By the time USF looked up 20 minutes into the game, BYU had built a 38-0 lead. At one point in the first quarter, Cougar wideout Keanu Hill caught a 21-yard touchdown without a single USF defender within 5 yards. It was indicative of a team that simply blitzed the Bulls, as more mature teams tend to do.

“We were ready for the game,” BYU head coach Kalani Sitake said of the significance of the win. “I think our mindset has been great all fall camp. ... We are 1-0 and looking to improve on it.”

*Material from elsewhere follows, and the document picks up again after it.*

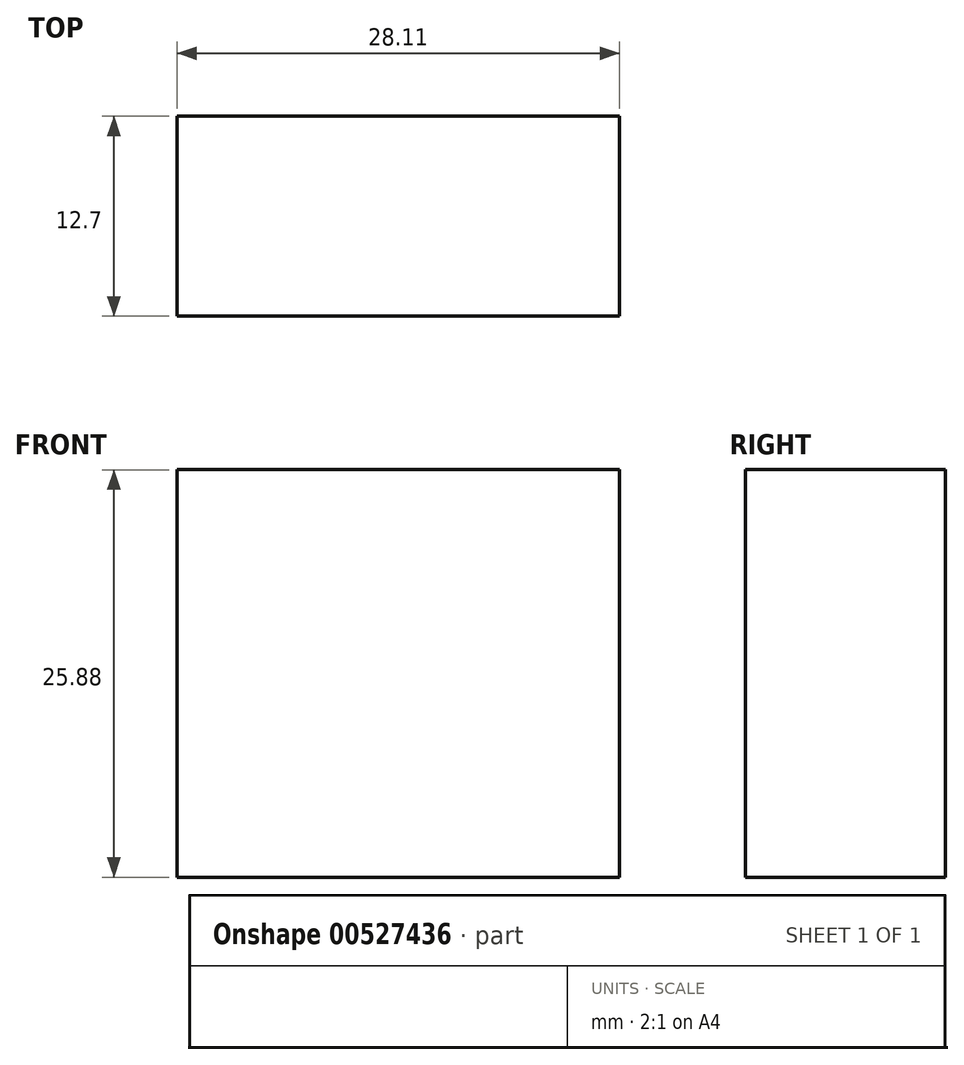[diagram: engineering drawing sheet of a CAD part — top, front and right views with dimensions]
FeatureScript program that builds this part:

The effort was well-rounded. Hall completed passes to 12 receivers, with no one player compiling over four catches or 45 yards. The rushing game was spread out through five players. And even the defense got into the scoring at one point, with Max Tooley returning an interception for a 33-yard touchdown midway through the first quarter.

Hall finished 25-for-32 with 261 yards, two touchdowns and one interception. Running back Chris Brooks ended with 13 carries for 135 yards and a touchdown in his BYU debut.

Nacua added 98 total yards and two touchdowns. But he went out of the game in the second quarter with an apparent ankle injury. He walked off the field on crutches.

“It was more precautionary,” Sitake said of keeping Nacua out after the second quarter. “All X-rays and everything say it is good. He could have gone but we made the decision to hold him out and get him in a boot for a recovery next week.”

Of course, there are still plenty of questions this team will have to answer for in the coming weeks. Can it apply this same performance against bigger teams ahead? Will it have the health of its best two receivers for Baylor next week? Gunner Romney did not make the trip to Tampa.

There are also some football-specific errors that BYU made. The kickoff return game struggled, giving up a 98-yard touchdown return. Hall threw an interception in the end zone that wiped away a 10-play drive. And the secondary was sloppy at times.

But at the end of the day, BYU put up 50 points in the season opener. It handily beat a team that it should have. And it made as large of a statement as possible with Baylor upcoming.

“We know how good we are and how good we can be,” running back Lopini Kotao said. “We have to stay hungry. I was talking to guys in the locker room and a lot of them are unsatisfied with how we played. We knew we could have done better. And I love that.”